Document passage:
....................
Plus, Fogel himself is no picnic, say those who have worked with him, and he publicly lashed out at Netflix and other streamers when they all passed on The Dissident, his searing 2020 probe of the murder of Washington Post columnist Jamal Khashoggi that drew a direct connection to the Saudi government. That film ended up too hot for any streamer, most of which have financial or other market ties to the Saudis, and it was eventually released only on-demand by Tom Ortenberg’s small distributor Briarcliff Entertainment. “These global media conglomerates are aiding and abetting and silencing films that take on subject matter like this despite the fact their audiences want content like this,” Fogel said at the time about The Dissident.
Fogel has remained silent on the fate of his Icarus follow-up, but according to sources, its sales agency UTA has had a hard time finding a non-Netflix home because of the sensitivities, and the fact that the first film is so closely identified with Netflix, which is understandably refusing to license the original film to pair with the sequel on a rival platform. Again, that’s Netflix’s right, it’s just a bummer. For its financiers, including the young fund manager Jordan Fudge and the Human Rights Foundation, it’s a bigger bummer.
....................
Tasks to perform:
A) Answer these questions from the passage about Fogel's films:
(i) Which distributor eventually released The Dissident on-demand?
(ii) Which sales agency has been trying to place the Icarus follow-up?
(iii) Which two financiers of the Icarus follow-up are named?
B) Duplicate the passage about Fogel's films from "Fogel has remained" to "a bigger bummer.".
C) Go on with the passage about Fogel's films from the point where it stops.

Collected data:
....................
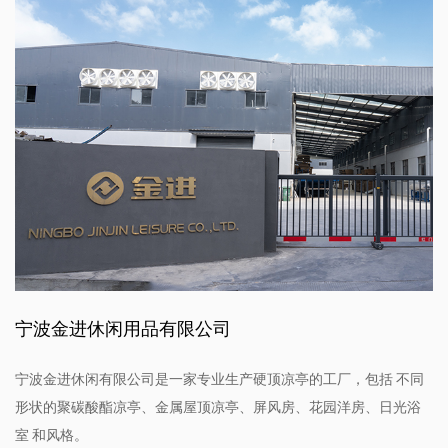
宁波金进休闲用品有限公司
宁波金进休闲有限公司是一家专业生产硬顶凉亭的工厂，包括 不同
形状的聚碳酸酯凉亭、金属屋顶凉亭、屏风房、花园洋房、日光浴
室 和风格。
....................
Answers for the tasks:
A)
(i) Tom Ortenberg's Briarcliff Entertainment
(ii) UTA
(iii) Jordan Fudge and the Human Rights Foundation

B)
Fogel has remained silent on the fate of his Icarus follow-up, but according to sources, its sales agency UTA has had a hard time finding a non-Netflix home because of the sensitivities, and the fact that the first film is so closely identified with Netflix, which is understandably refusing to license the original film to pair with the sequel on a rival platform. Again, that’s Netflix’s right, it’s just a bummer. For its financiers, including the young fund manager Jordan Fudge and the Human Rights Foundation, it’s a bigger bummer.

C)
It’s hard enough to get a great, button-pushing documentary made and screened today. A hot topic in the doc world is whether films outside the approved group-think and progressive politics of the entertainment community can even happen any more. Remember, Sundance just disavowed a challenging and well-reviewed film, Jihad Rehab, that it had enthusiastically screened and supported at January’s festival, amid criticism from Arab and Muslim filmmakers that a white director had tackled this story. Situations like that definitely chill future docs.
Hopefully Icarus: The Aftermath will find a home. I heard Netflix might be open to some kind of licensing deal once it finds a distributor elsewhere (it declined to comment), but these days I wouldn’t hold my breath.